G-banded partial karyotype demonstrating a deletion of chromosome 17 (the deleted chromosome 17 is indicated by a red arrow). A terminal deletion of the short (p) arm on chromosome 17 results in the loss of region containing the gene TP53 (region 17p13.1 containing the gene TP53 is indicated by a black arrow on the normal chromosome homologue).
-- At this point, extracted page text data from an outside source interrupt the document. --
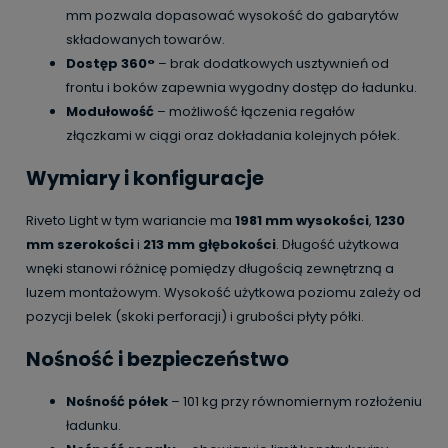
mm pozwala dopasować wysokość do gabarytów
składowanych towarów.
Dostęp 360°
– brak dodatkowych usztywnień od
frontu i boków zapewnia wygodny dostęp do ładunku.
Modułowość
– możliwość łączenia regałów
złączkami w ciągi oraz dokładania kolejnych półek.
Wymiary i konfiguracje
Riveto Light w tym wariancie ma
1981 mm wysokości
,
1230
mm szerokości
i
213 mm głębokości
. Długość użytkowa
wnęki stanowi różnicę pomiędzy długością zewnętrzną a
luzem montażowym. Wysokość użytkowa poziomu zależy od
pozycji belek (skoki perforacji) i grubości płyty półki.
Nośność i bezpieczeństwo
Nośność półek
– 101 kg przy równomiernym rozłożeniu
ładunku.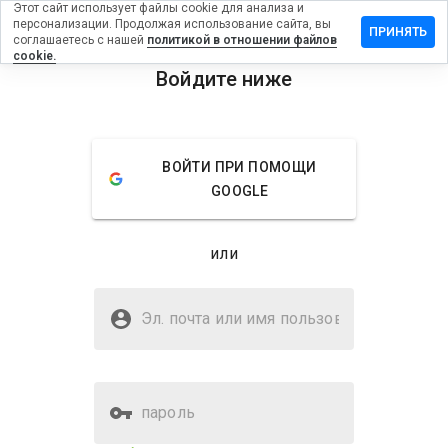
Этот сайт использует файлы cookie для анализа и
персонализации. Продолжая использование сайта, вы
вить
ПРИНЯТЬ
соглашаетесь с нашей
политикой в отношении файлов
в на
cookie.
kipedia.org
Войдите ниже
menu
Обзор
Отзывы
Информация
ВОЙТИ ПРИ ПОМОЩИ
Как бы
GOOGLE
вы
оценили
этот
или
сайт от
1 до 5?
Безопасен ли an.wikipedia.org?
Эл. почта или имя
Доверено WOT
пользователя
пароль
Оценка безопасности веб-
91%
сайта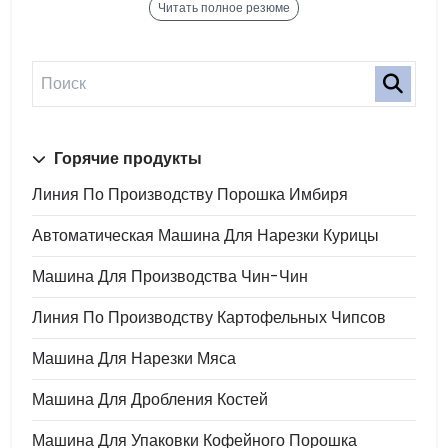
Читать полное резюме
Горячие продукты
Линия По Производству Порошка Имбиря
Автоматическая Машина Для Нарезки Курицы
Машина Для Производства Чин-Чин
Линия По Производству Картофельных Чипсов
Машина Для Нарезки Мяса
Машина Для Дробления Костей
Машина Для Упаковки Кофейного Порошка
Fluorescence in situ hybridisation (FISH) performed on metaphase chromosomes (A,C) and an interphase cell (B) confirms a deletion on the short (p) arm of chromosome 17. The orange-labelled probe indicates a TP53 locus in the region 17p13.1 (indicated by red arrows). The presence of only one orange signal on chromosomes and an interphase cell (A, B, C) confirms the deletion of the TP53 gene.